Antisemit hakaret içeren ifadeler bazı kampüslerde yetkilileri harekete geçirirken, Boston´daki Northeastern Üniversitesi´nde "Yahudileri öldürün" ifadesinin kullanıldığı protestoda 100 gösterici tutuklandı.
İsrail-Hamas savaşını protesto eden Filistin yanlısı ve İsrail karşıtı öğrenciler, geçtiğimiz hafta sonu da ABD genelindeki kampüslerde gösterilerini sürdürmeye devam ederken, bazı üniversiteler protestocuların antisemit davranışta bulundukları haberleri üzerine kampları kapatmak için harekete geçti.
Gazze’de kayıplar devam artarken, ABD genelinde İsrail karşıtı protestocular, okulların İsrail ile finansal bağlarını kesmelerini ve savaşa destek olduklarını belirttikleri şirketlerden yatırımlarını geri çekmelerini talep ediyor. Bazı Yahudi öğrenciler ise protestoların antisemitizme dönüştüğünü ve kampüse ayak basmaktan korkmalarına sebep olduğunu ifade ediyor.
Geçtiğimiz cumartesi erken saatlerde çevik kuvvet polisleri Boston'daki Northeastern Üniversitesi kampüsündeki bir protesto kampını temizledi. Massachusetts Eyalet Polisi yaklaşık 102 protestocunun tutuklandığını ve bu kişilerin 'izinsiz girme ve usulsüz davranışla' suçlanacaklarını açıkladı. Protestocular tutuklanmadan önce dağılmak için kendilerine yaklaşık 15 dakika süre verildiğini söyledi.

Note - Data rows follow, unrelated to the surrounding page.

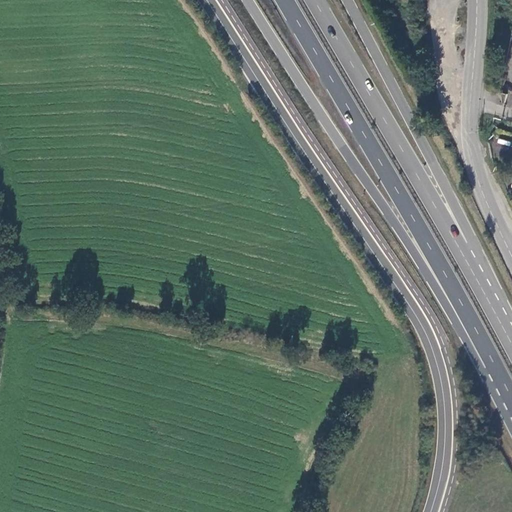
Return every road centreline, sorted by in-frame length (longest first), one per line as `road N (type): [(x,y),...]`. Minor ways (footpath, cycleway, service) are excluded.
road 1 (unclassified): [(208,0),(431,344),(445,437),(431,511)]
road 2 (trunk): [(246,0),(431,276),(511,420)]
road 3 (trunk): [(284,0),(511,400)]
road 4 (trunk): [(505,330),(314,0)]
road 5 (trunk): [(505,330),(484,265),(348,0)]
road 6 (unclassified): [(480,0),(471,153),(511,259)]
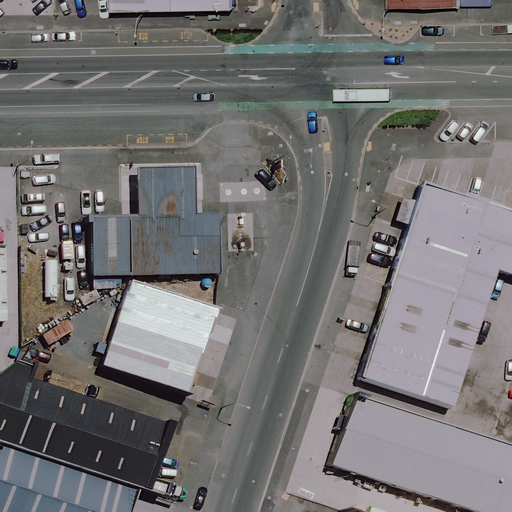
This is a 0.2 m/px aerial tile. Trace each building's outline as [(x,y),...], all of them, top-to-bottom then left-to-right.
[(251,0),(129,0),(130,17),(252,16),(251,0)] [(400,0),(401,14),(472,12),(471,0),(400,0)] [(140,212),(93,214),(94,275),(222,272),(220,212),(197,212),(196,164),(138,166),(140,212)] [(511,210),(426,182),(363,374),(454,404),(499,266),(511,270),(511,210)] [(220,307),(134,279),(106,364),(191,392),(220,307)] [(0,435),(138,480),(148,449),(156,452),(166,421),(35,378),(32,381),(28,381),(34,365),(20,360),(0,374),(0,435)] [(511,511),(511,442),(359,394),(332,463),(489,511),(511,511)] [(132,511),(140,489),(0,442),(0,511),(132,511)]
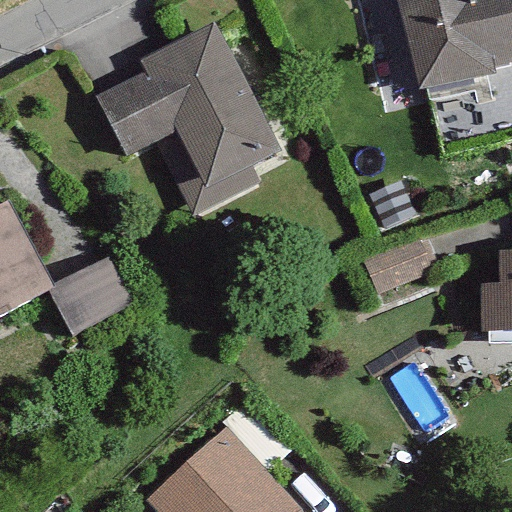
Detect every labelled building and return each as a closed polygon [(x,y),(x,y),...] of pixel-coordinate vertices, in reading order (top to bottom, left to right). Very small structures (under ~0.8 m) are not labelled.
[(511,0),(401,0),(421,85),(489,69),(487,60),(511,54),(511,0)] [(151,61),(156,72),(107,97),(131,144),(179,119),(210,179),(273,147),(213,29),(151,61)] [(0,312),(50,286),(7,206),(0,209),(0,312)] [(511,254),(490,255),(493,352),(511,351),(511,254)] [(128,302),(107,263),(56,291),(77,330),(128,302)] [(294,511),(227,438),(157,499),(168,511),(294,511)]
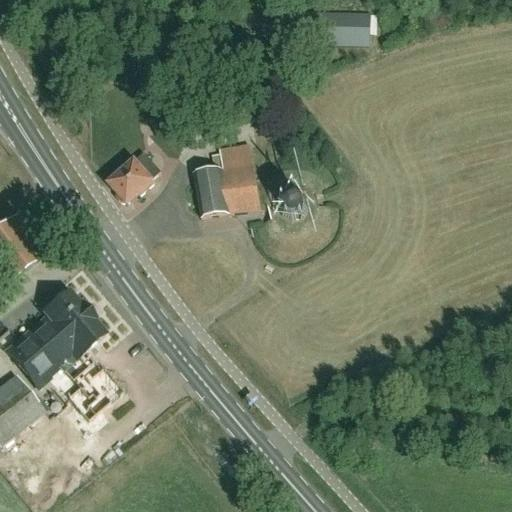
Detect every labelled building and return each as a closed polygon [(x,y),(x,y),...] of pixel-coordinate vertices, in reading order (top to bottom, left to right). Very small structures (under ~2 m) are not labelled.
[(370,51),(371,19),(299,17),(299,50),(370,51)] [(118,99),(105,109),(111,117),(124,107),(118,99)] [(201,223),(247,215),(260,213),(254,174),(253,170),(250,151),(220,156),(223,175),(194,180),(201,223)] [(150,184),(159,176),(144,159),(136,165),(108,189),(116,198),(115,201),(121,208),(125,208),(126,210),(140,198),(142,199),(154,189),(150,184)] [(303,222),(309,212),(306,201),(296,195),(285,199),(279,208),(282,219),(292,225),(303,222)] [(0,285),(4,290),(47,258),(16,218),(0,230),(0,285)] [(82,309),(81,311),(69,297),(56,308),(51,305),(42,312),(45,318),(47,320),(38,328),(39,329),(31,336),(30,335),(6,355),(38,393),(51,382),(49,380),(60,371),(63,375),(74,367),(87,355),(105,339),(93,326),(95,324),(82,309)] [(83,377),(109,416),(170,375),(157,355),(151,359),(138,340),(83,377)] [(0,452),(45,417),(15,379),(0,391),(0,452)] [(54,415),(71,405),(59,384),(42,394),(54,415)]
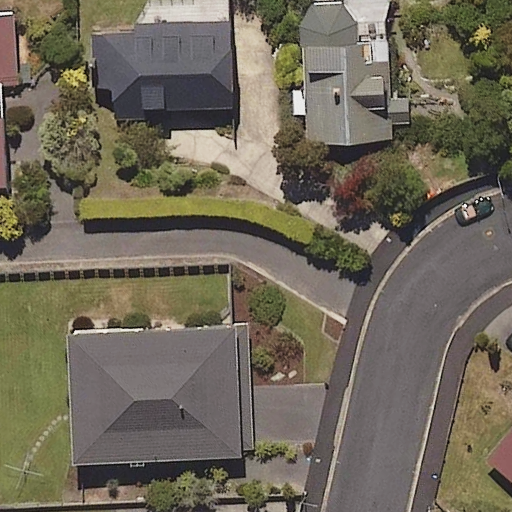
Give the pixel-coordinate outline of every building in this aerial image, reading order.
[(303,0),(307,80),(294,80),(295,108),(308,107),(309,133),(391,129),(390,104),(414,102),(411,53),(389,54),(386,0),(303,0)] [(15,5),(0,5),(0,173),(6,174),(2,79),(18,78),(15,5)] [(96,83),(110,82),(111,110),(234,106),(233,78),(231,10),(138,14),(138,23),(94,24),(96,83)] [(246,316),(69,322),(74,456),(250,450),(246,316)] [(511,419),(486,455),(511,474),(511,419)]
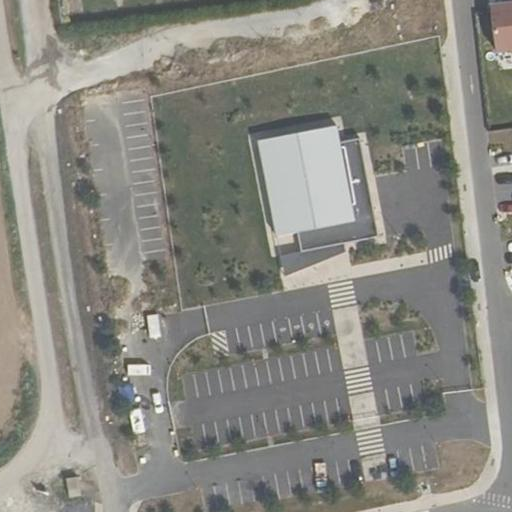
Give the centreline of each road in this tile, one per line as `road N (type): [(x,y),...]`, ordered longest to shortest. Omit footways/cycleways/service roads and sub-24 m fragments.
road 1 (track): [(0,489),(13,484),(55,428),(51,267),(6,0)]
road 2 (residential): [(463,0),(502,330)]
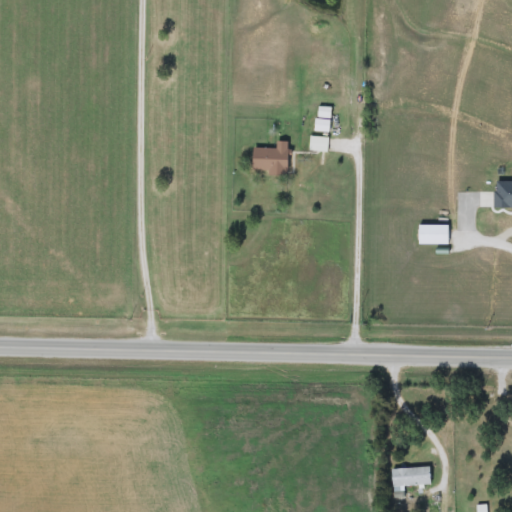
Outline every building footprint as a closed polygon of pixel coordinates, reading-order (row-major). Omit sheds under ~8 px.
[(330,108),(330,133),(316,133),(316,108),(330,108)] [(327,138),(326,152),(309,152),(309,138),(327,138)] [(253,149),(277,149),(277,144),(288,145),(287,175),(252,174),(253,149)] [(448,225),(448,245),(417,245),(417,225),(448,225)] [(430,486),(392,486),(392,468),(430,468),(430,486)]
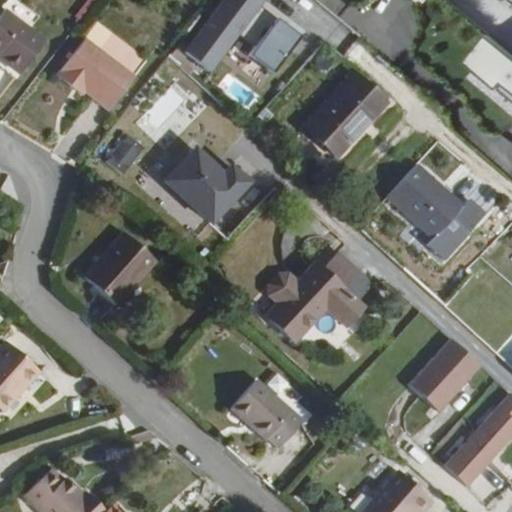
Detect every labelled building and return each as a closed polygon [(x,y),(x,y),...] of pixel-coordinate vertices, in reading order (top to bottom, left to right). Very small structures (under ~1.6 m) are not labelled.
[(0,41),(0,50),(35,78),(60,47),(21,15),(0,41)] [(511,53),(490,35),(472,57),(511,89),(511,53)] [(83,91),(107,111),(133,80),(85,41),(55,76),(71,89),(74,84),(83,91)] [(511,100),(511,89),(472,57),(466,64),(511,100)] [(303,135),(336,164),(386,112),(353,81),(303,135)] [(71,89),(79,96),(83,91),(74,84),(71,89)] [(139,150),(123,137),(104,161),(119,173),(139,150)] [(462,202),(415,161),(381,198),(428,240),(462,202)] [(325,209),(316,219),(340,240),(349,230),(325,209)] [(122,234),(82,279),(113,307),(153,263),(122,234)] [(324,274),(318,268),(302,285),(308,291),(324,274)] [(345,331),(364,311),(324,274),(308,291),(302,285),(270,320),(296,344),(325,313),(345,331)] [(0,408),(10,398),(6,394),(15,384),(19,387),(33,372),(1,342),(0,343),(0,408)] [(435,415),(477,370),(448,343),(406,388),(435,415)] [(288,414),(255,382),(228,411),(262,443),(288,414)] [(6,394),(10,398),(19,387),(15,384),(6,394)] [(511,427),(510,426),(511,423),(511,402),(507,398),(440,470),(462,491),(511,436),(511,427)] [(128,437),(132,449),(152,442),(148,430),(128,437)] [(33,511),(98,511),(83,496),(79,499),(61,478),(57,482),(46,470),(19,496),(33,511)] [(365,511),(425,511),(431,506),(398,476),(365,511)] [(129,507),(118,496),(99,511),(136,511),(131,505),(129,507)]
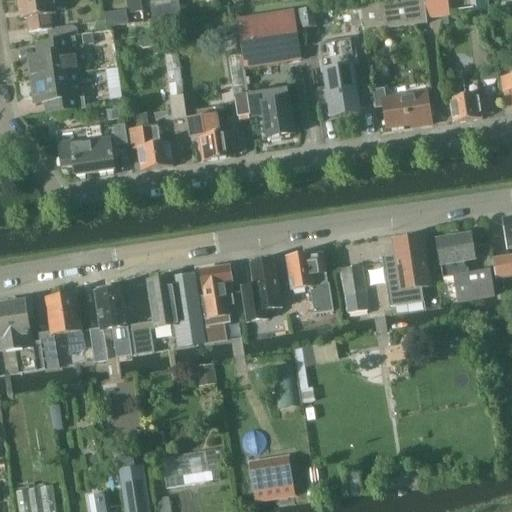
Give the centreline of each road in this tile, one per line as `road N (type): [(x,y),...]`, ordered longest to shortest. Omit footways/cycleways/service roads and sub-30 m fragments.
road 1 (residential): [(0,95),(5,131),(59,199),(511,128)]
road 2 (residential): [(511,200),(0,277)]
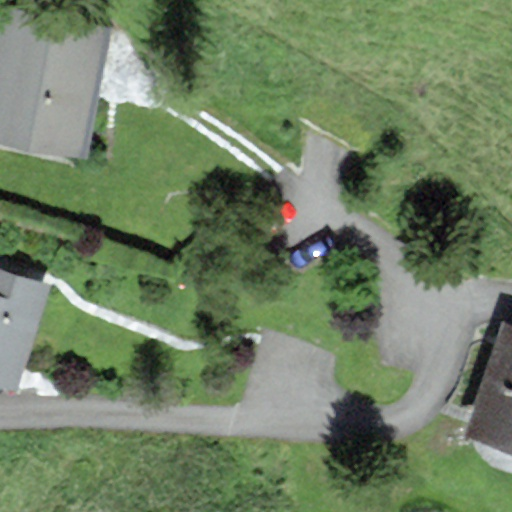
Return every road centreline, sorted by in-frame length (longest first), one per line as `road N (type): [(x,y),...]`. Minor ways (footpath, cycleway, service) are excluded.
road 1 (residential): [(280,179),(455,316),(449,359),(433,390),(402,415),(368,424),(0,408)]
road 2 (track): [(139,89),(280,179)]
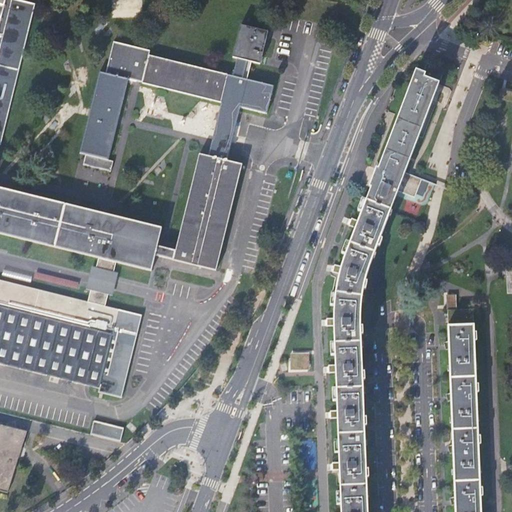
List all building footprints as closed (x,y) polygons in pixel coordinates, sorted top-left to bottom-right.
[(96,269),(113,273),(116,262),(151,270),(155,255),(217,271),(242,165),(226,161),(229,151),(232,138),(240,107),(247,109),(267,114),(273,86),(252,80),(256,63),(261,64),(262,56),(267,37),(268,32),(241,25),(233,57),(237,58),(233,75),(149,55),(150,50),(114,41),(106,73),(100,72),(90,109),(89,113),(89,116),(79,153),(81,154),(86,155),(83,165),(110,172),(113,162),(108,161),(117,123),(118,120),(119,117),(127,84),(128,79),(137,81),(141,82),(222,102),(221,106),(212,143),(211,146),(208,157),(199,155),(175,251),(165,248),(162,247),(157,246),(161,228),(109,215),(0,188),(0,143),(27,33),(35,4),(19,0),(0,0),(0,233),(98,257),(96,269)] [(142,0),(115,0),(115,16),(143,16),(142,0)] [(371,188),(366,201),(391,210),(399,191),(415,197),(422,179),(406,172),(419,137),(445,69),(427,62),(423,73),(416,71),(399,116),(379,169),(376,168),(374,175),(370,186),(369,187),(371,188)] [(391,210),(366,201),(359,221),(356,229),(356,230),(345,257),(343,267),(342,275),(340,280),(337,295),(334,310),(334,318),(335,326),(335,328),(335,332),(336,365),(336,373),(338,411),(338,419),(338,420),(340,462),(340,471),(341,486),(341,511),(368,511),(367,478),(369,477),(369,470),(366,470),(365,426),(367,426),(366,418),(364,418),(363,380),(365,380),(365,372),(363,372),(361,335),(363,334),(363,326),(361,327),(361,314),(364,289),(366,290),(368,282),(366,281),(369,269),(378,246),(380,246),(383,239),(381,238),(391,210)] [(337,267),(335,271),(342,275),(343,267),(338,265),(337,267)] [(118,275),(113,273),(96,269),(91,268),(89,274),(88,280),(86,287),(91,288),(108,293),(113,294),(113,291),(114,287),(117,277),(118,275)] [(77,288),(78,283),(36,272),(34,277),(77,288)] [(105,306),(108,293),(91,288),(90,293),(87,302),(0,280),(0,363),(56,377),(55,382),(64,384),(65,380),(89,385),(106,389),(105,393),(122,397),(141,315),(105,306)] [(467,325),(474,325),(473,310),(448,311),(448,325),(448,326),(454,326),(454,316),(467,316),(467,325)] [(474,332),(474,325),(467,325),(454,326),(448,326),(449,340),(449,341),(449,345),(449,349),(451,392),(451,393),(451,398),(451,401),(452,431),(453,445),(453,449),(453,453),(455,497),(455,503),(455,505),(455,511),(482,511),(481,496),(484,496),(483,487),(481,487),(479,444),(481,444),(481,436),(479,436),(477,392),(479,392),(479,384),(476,384),(475,340),(477,340),(477,332),(474,332)] [(291,350),(291,370),(311,370),(312,351),(291,350)] [(89,434),(119,442),(123,429),(93,421),(89,434)] [(28,431),(0,424),(0,492),(9,494),(19,459),(21,452),(28,431)]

Temizlik görevlileri çadırları söküp kamp alanındaki çöpleri toplarken, kamp kurulan bölgedeki onlarca kişi "Çocukları Bırakın" diye bağırarak İsrail-Hamas savaşına karşı sloganlar attı. Bu kişiler geçen polis arabalarını yuhaladı ve kamp bölgesinde nöbet tutan polislerle alay ettiler.
Okuldan yapılan açıklamada, iki gün önce başlayan gösteriye "okulla hiçbir bağlantısı olmayan profesyonel göstericilerin sızdığı" ve "Yahudileri öldürün" ifadesi de dahil olmak üzere birçok antisemit küfür ve hakaretin kullanıldığı ifade edildi.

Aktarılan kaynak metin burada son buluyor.